▶ DATA PROVIDED:

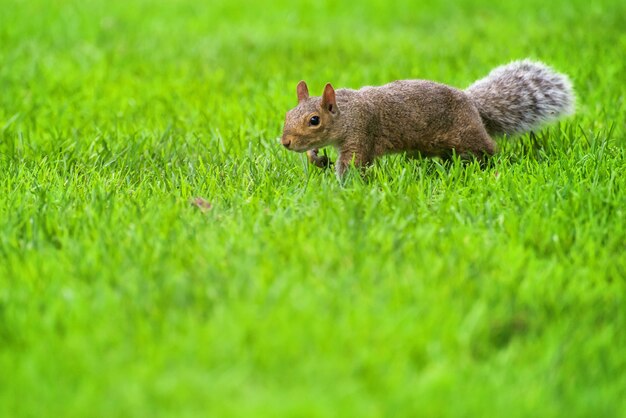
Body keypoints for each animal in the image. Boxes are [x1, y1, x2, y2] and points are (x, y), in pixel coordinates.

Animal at [280, 59, 572, 177]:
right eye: (287, 114)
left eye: (314, 120)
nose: (285, 143)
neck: (347, 112)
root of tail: (472, 103)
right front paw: (316, 159)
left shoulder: (361, 133)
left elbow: (351, 165)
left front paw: (340, 189)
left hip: (467, 134)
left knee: (488, 148)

▶ WHAT IS BEING ASKED:
Type out the data above again exactly as written, minus the images.

▶ RESPONSE:
Body keypoints for each animal in the image. Boxes are [x1, y1, x2, y2] and points are (x, y), in pixel coordinates.

Animal at [280, 59, 572, 177]:
right eye: (287, 114)
left eye: (314, 120)
nose: (285, 143)
neck: (347, 112)
root of tail: (472, 103)
right front paw: (316, 159)
left shoulder: (361, 133)
left elbow: (351, 165)
left front paw: (340, 189)
left hip: (467, 134)
left knee: (488, 148)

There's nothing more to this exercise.